**** Excerpted passage

Title: Re: Albarracin access
Post by: slackline on April 18, 2008, 06:41:43 pm
Never been, but personally I feel that addressing the indiscriminant brown torpedos would be of greater concern than the visual impact of chalk.  Not only is it unslightly (as chalk is) its also a "health risk" (especially if its an area where families with inquisitive children who are wont to rummage and pick things up frequent). 

Thats not to say that the two can't be tackled in tandem, but others are pointing out that there is a far more important issue that should perhaps be address before that of the unslightly chalk, which is in no way harmful to visitors health.

Its great that your highlighting the access issues, but I think you may have lost perspective by ranting on and on about chalk when there are turds lying around.

I don't actively seek them out, but of the crags that I frequent here in the UK I very very very rarely see human excrement and toilet paper lying around.  Thus whilst it may be that some visiting brits use chalk and don't clean it off, they're unlikely to be the ones defecating under the rocks.

Pure conjecture but what the fuck do I know  :shrug:
Title: Re: Albarracin access
Post by: i.munro on April 18, 2008, 06:49:33 pm
Its great that your highlighting the access issues, but I think you may have lost perspective by ranting on and on about chalk when there are turds lying around.

********
**** Exercise data

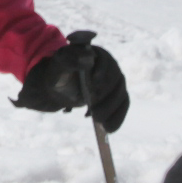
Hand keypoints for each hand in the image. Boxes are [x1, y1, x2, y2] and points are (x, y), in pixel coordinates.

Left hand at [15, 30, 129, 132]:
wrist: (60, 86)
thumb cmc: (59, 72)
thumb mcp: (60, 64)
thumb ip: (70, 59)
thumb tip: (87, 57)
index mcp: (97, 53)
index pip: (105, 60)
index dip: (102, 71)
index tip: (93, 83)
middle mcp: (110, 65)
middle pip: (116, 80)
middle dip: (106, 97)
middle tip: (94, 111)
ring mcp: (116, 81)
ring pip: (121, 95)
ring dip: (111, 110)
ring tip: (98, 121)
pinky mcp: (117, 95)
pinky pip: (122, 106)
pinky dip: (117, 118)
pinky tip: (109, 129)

********
**** Exercise data

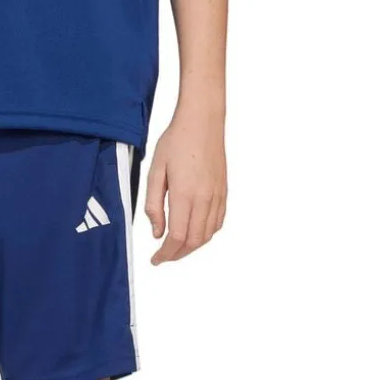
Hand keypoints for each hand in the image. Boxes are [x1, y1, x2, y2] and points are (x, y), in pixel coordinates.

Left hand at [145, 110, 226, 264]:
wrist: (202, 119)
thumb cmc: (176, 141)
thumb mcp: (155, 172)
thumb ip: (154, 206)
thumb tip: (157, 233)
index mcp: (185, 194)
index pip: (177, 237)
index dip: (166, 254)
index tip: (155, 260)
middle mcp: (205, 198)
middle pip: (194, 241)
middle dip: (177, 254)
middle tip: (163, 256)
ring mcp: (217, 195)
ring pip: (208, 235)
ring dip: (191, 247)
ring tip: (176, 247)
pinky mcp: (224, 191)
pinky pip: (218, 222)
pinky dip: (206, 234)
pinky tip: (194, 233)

********
**** Exercise data

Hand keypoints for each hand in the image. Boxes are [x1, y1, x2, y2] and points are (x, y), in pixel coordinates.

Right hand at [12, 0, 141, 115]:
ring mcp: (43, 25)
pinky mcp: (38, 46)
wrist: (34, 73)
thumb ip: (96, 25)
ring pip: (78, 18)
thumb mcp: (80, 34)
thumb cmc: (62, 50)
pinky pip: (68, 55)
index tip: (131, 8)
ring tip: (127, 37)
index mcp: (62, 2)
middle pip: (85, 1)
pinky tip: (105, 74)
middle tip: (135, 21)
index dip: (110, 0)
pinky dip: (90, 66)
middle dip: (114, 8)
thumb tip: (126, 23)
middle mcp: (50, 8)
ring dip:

********

* Questions to answer *
1 - In the Albarracin forum thread, do these statements agree with what slackline wrote? For each, answer yes or no and quote the deciding words. (a) slackline has visited Albarracin. (b) slackline considers chalk in no way harmful to visitors' health. (c) slackline often sees human excrement at UK crags.
2 - List every distinct noun phrase that the Albarracin forum thread uses to refer to feces.
3 - According to the Albarracin forum thread, at what date and time did i.munro post?

* Solutions to each task *
1 -
(a) No: "Never been"
(b) Yes: "which is in no way harmful to visitors health"
(c) No: "I very very very rarely see human excrement and toilet paper lying around"

2 -
- brown torpedos
- turds
- human excrement

3 - April 18, 2008, 06:49:33 pm